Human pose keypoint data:
┄┄┄┄┄┄┄┄┄┄

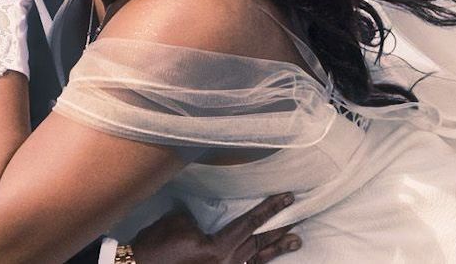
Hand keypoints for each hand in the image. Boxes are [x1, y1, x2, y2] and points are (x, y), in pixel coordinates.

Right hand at [130, 193, 300, 262]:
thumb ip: (201, 221)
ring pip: (254, 261)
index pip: (250, 224)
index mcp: (218, 249)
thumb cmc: (156, 245)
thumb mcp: (179, 223)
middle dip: (279, 232)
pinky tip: (262, 259)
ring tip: (295, 243)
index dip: (270, 209)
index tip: (287, 198)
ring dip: (274, 251)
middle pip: (258, 245)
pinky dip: (254, 262)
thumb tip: (210, 223)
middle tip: (298, 223)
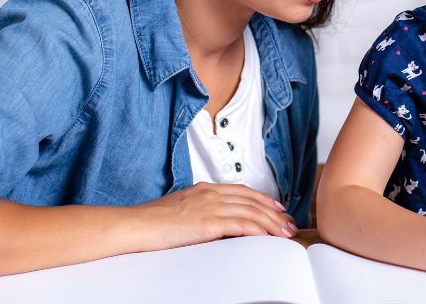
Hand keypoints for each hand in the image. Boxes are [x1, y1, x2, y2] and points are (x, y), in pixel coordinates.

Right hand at [134, 182, 296, 250]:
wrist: (135, 225)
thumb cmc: (151, 222)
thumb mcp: (179, 211)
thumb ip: (198, 212)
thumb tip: (211, 223)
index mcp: (204, 189)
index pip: (242, 191)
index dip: (263, 199)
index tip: (277, 209)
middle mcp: (210, 193)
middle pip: (252, 201)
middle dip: (274, 213)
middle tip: (289, 225)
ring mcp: (210, 205)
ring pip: (252, 211)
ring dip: (272, 223)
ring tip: (285, 234)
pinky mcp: (208, 221)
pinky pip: (242, 224)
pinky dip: (259, 230)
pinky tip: (268, 237)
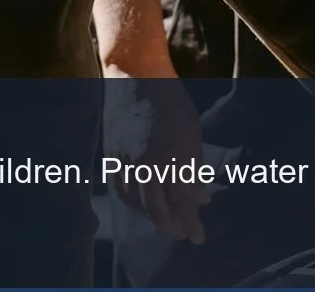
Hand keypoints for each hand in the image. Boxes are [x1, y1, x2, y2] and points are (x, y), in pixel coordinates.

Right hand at [106, 75, 209, 244]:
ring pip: (137, 202)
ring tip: (167, 222)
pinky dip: (134, 202)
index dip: (191, 223)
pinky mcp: (112, 156)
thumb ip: (194, 169)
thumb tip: (202, 199)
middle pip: (157, 209)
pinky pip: (121, 190)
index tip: (199, 238)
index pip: (182, 203)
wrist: (135, 76)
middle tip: (183, 235)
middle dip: (172, 226)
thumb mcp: (192, 135)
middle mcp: (146, 164)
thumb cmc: (171, 103)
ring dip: (153, 216)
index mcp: (171, 159)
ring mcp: (125, 161)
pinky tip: (143, 204)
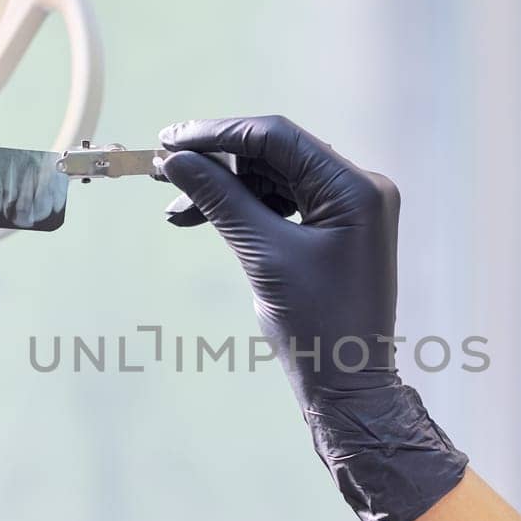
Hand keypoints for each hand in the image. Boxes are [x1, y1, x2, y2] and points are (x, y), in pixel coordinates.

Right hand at [160, 115, 467, 520]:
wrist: (349, 386)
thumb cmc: (317, 326)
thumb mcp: (264, 255)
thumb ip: (221, 200)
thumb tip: (176, 161)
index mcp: (356, 188)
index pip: (278, 138)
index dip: (218, 134)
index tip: (169, 141)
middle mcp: (358, 189)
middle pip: (276, 154)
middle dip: (217, 160)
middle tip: (163, 166)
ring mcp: (348, 208)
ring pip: (273, 178)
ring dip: (224, 187)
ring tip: (174, 205)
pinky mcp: (334, 229)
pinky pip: (282, 203)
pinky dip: (243, 209)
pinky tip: (199, 218)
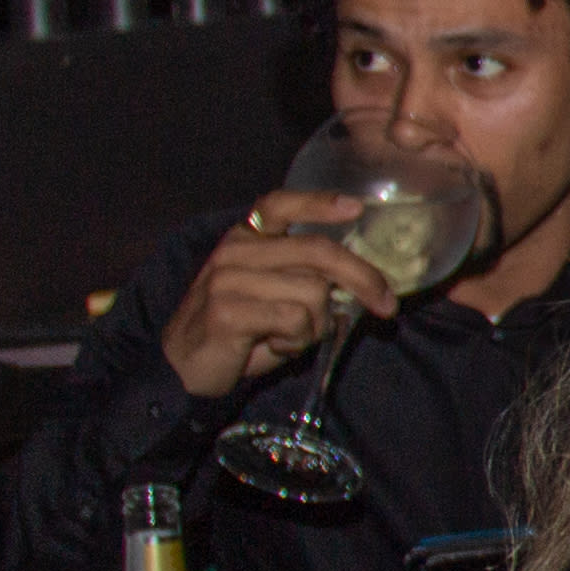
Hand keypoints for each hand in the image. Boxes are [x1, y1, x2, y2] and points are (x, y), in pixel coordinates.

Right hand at [159, 194, 394, 401]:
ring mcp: (227, 278)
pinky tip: (275, 345)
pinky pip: (294, 319)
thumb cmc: (240, 332)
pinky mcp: (227, 309)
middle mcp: (235, 251)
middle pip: (318, 252)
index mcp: (245, 239)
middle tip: (387, 306)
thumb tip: (365, 286)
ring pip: (313, 293)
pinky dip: (297, 341)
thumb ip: (308, 280)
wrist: (183, 367)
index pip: (279, 204)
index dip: (318, 202)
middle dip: (363, 279)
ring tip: (289, 337)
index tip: (356, 207)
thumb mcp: (275, 297)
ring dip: (317, 325)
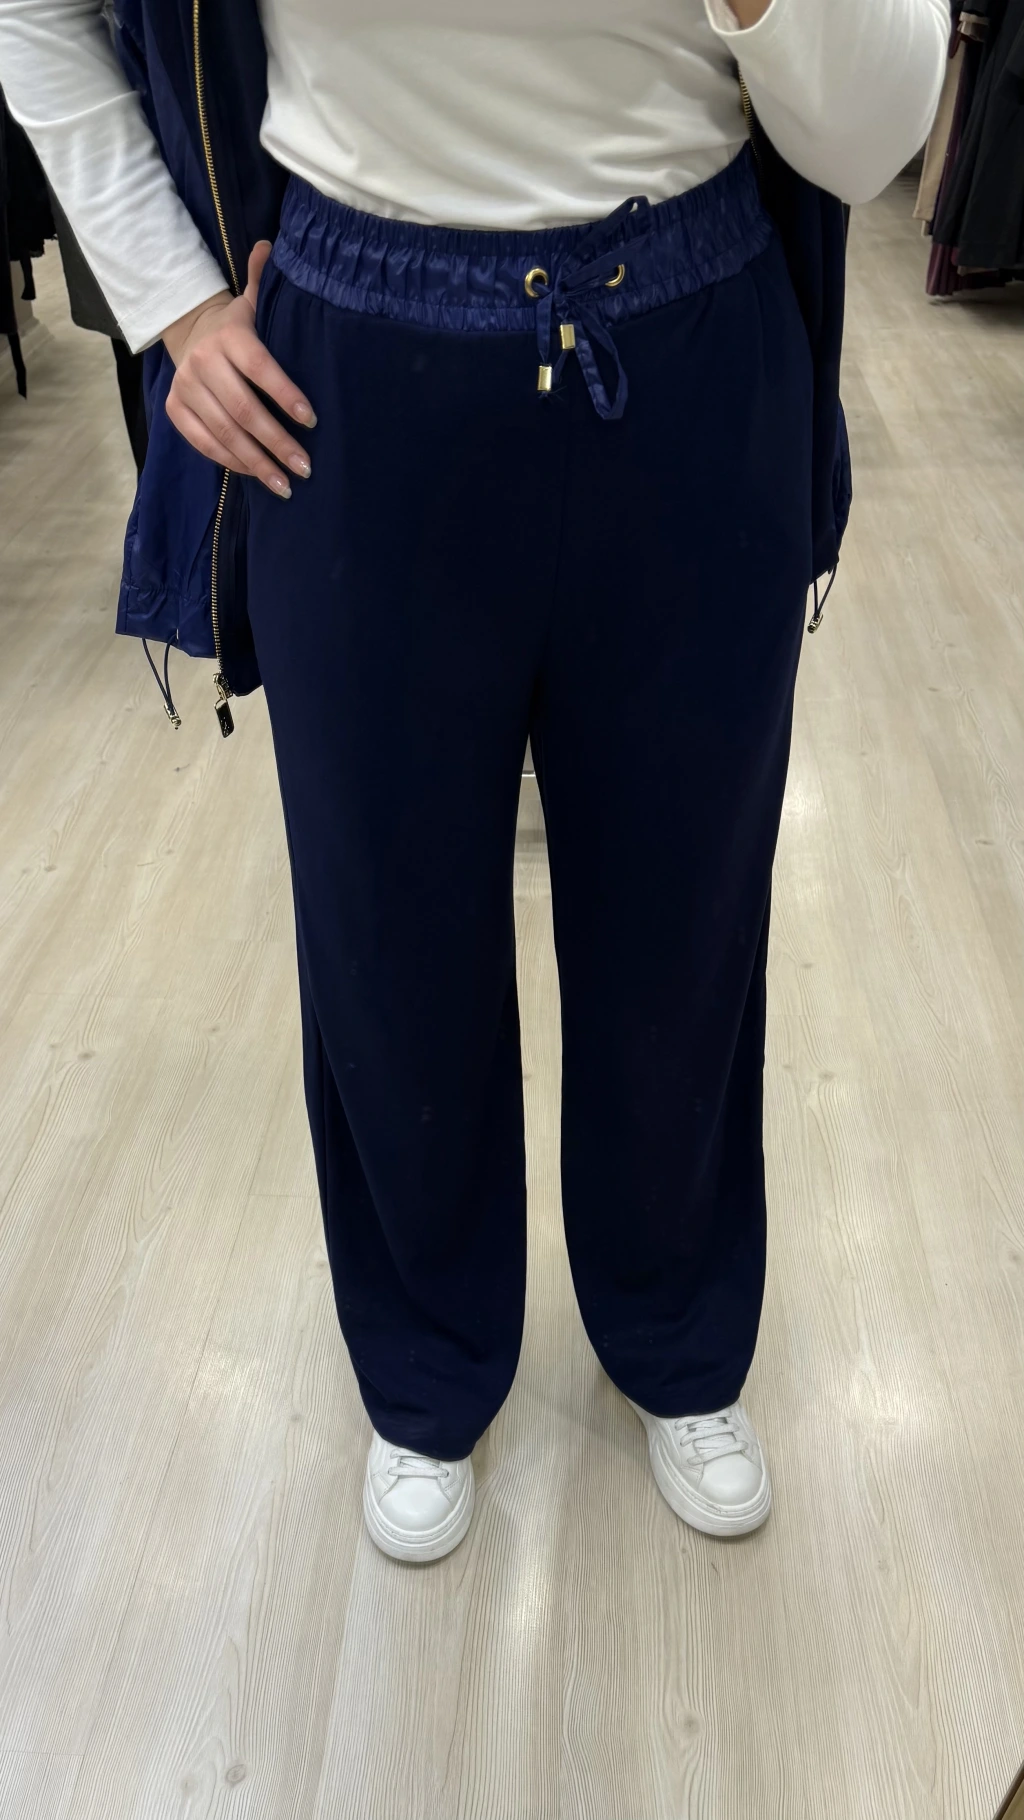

┄┄┄┄┄┄┄┄┄┄

◆ **Exercise directions**
Omit the pictures, then give every record back exactly as it stands.

◆ **Reply to the task**
Hand keypoints for each hand in the image. Boxes are [x1, y1, x2, y2] and points are (x, y), in pixel coordinates.

Right hand at [130, 193, 300, 262]:
thumb ip: (201, 221)
ring pip: (254, 261)
index pip: (250, 224)
index mcp: (218, 249)
thumb cmc: (156, 245)
thumb mcp: (179, 223)
middle dip: (279, 232)
pinky tip: (262, 259)
ring tip: (295, 243)
index dip: (270, 209)
index tip: (287, 198)
ring dip: (274, 251)
middle pip: (258, 245)
pinky dip: (254, 262)
thumb tip: (210, 223)
middle tip: (298, 223)
Hand keypoints for each hand in the image. Boxes are [x1, y1, x2, y2] and points are (x, y), in pixel coordinates.

Right hand at [134, 182, 296, 250]:
wrist: (135, 225)
thumb cmc: (151, 222)
thumb mcp: (179, 211)
thumb ip: (198, 212)
thumb tip: (211, 223)
index mcp: (204, 189)
index pip: (242, 191)
index dip: (263, 199)
index tip: (277, 209)
middle mcp: (210, 193)
middle pip: (252, 201)
middle dip: (274, 213)
middle tip: (289, 225)
ring mcp: (210, 205)
ring pip: (252, 211)
ring dip: (272, 223)
ring tip: (285, 234)
pinky mcp: (208, 221)
pinky pip: (242, 224)
pinky dip: (259, 230)
pinky tip: (268, 237)
Hand keypoints for each hand in the image. Boxes are [x1, y1, x2, y2] and points are (x, y), in pixel coordinates.

Right hand at [106, 75, 209, 244]:
ring pip: (137, 202)
ring tip: (167, 222)
pinky dip: (134, 202)
index dip: (191, 223)
pinky mcp: (112, 156)
thumb ip: (194, 169)
thumb tip: (202, 199)
middle pip: (157, 209)
pinky pip: (121, 190)
index tip: (199, 238)
index pip: (182, 203)
wrist: (135, 76)
middle tip: (183, 235)
middle dip: (172, 226)
thumb mcp: (192, 135)
middle mcp: (146, 164)
thumb cmc: (171, 103)
ring dip: (153, 216)
index mcp: (171, 159)
ring mcp: (125, 161)
pinky tip: (143, 204)
Hand keypoints for each hand in the image. Boxes are [x1, y1, x2, y2] and points are (x, y), in pixel coordinates.

Right hand at [160, 115, 467, 520]:
wrist: (349, 386)
thumb cmc: (317, 326)
thumb mcp: (264, 255)
thumb ip: (221, 200)
thumb tip: (176, 161)
index mcp: (356, 188)
index pip: (278, 138)
index dip: (218, 134)
index tip: (169, 141)
middle mcp: (358, 189)
middle pip: (276, 154)
middle dip: (217, 160)
middle tip: (163, 166)
ring mcp: (348, 208)
ring pip: (273, 178)
ring dip: (224, 187)
ring tip: (174, 205)
pinky mcp: (334, 229)
pinky pip: (282, 203)
pinky dip: (243, 209)
pinky tip: (199, 218)
Hand keypoints for each hand in the image. Boxes are [x1, y1, x2, y2] and points are (x, y), in pixel coordinates.

Right hand at [159, 194, 394, 401]:
ring mcp: (227, 278)
pinky tip: (275, 345)
pinky pip: (294, 319)
thumb cmc: (240, 332)
pinky mcp: (227, 309)
middle mcp: (235, 251)
middle pip: (318, 252)
index mcp: (245, 239)
middle tip: (387, 306)
thumb tip: (365, 286)
ring pip: (313, 293)
pinky dip: (297, 341)
thumb ip: (308, 280)
wrist: (183, 367)
index pip: (279, 204)
index dip: (318, 202)
middle dip: (363, 279)
ring tip: (289, 337)
index tip: (356, 207)
thumb mcp: (275, 297)
ring dip: (317, 325)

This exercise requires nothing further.